START Information shown

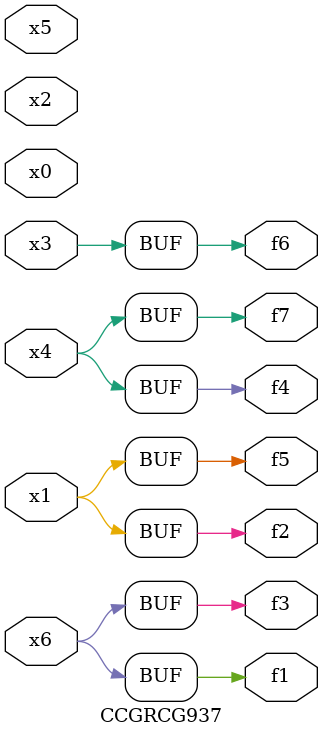
<source format=v>
module CCGRCG937(
	input x0, x1, x2, x3, x4, x5, x6,
	output f1, f2, f3, f4, f5, f6, f7
);
	assign f1 = x6;
	assign f2 = x1;
	assign f3 = x6;
	assign f4 = x4;
	assign f5 = x1;
	assign f6 = x3;
	assign f7 = x4;
endmodule

</source>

END Information shown

=== Task item ===
Quote every line of the records above exactly; no picture is to be copied.

=== Response ===
<source format=v>
module CCGRCG937(
	input x0, x1, x2, x3, x4, x5, x6,
	output f1, f2, f3, f4, f5, f6, f7
);
	assign f1 = x6;
	assign f2 = x1;
	assign f3 = x6;
	assign f4 = x4;
	assign f5 = x1;
	assign f6 = x3;
	assign f7 = x4;
endmodule

</source>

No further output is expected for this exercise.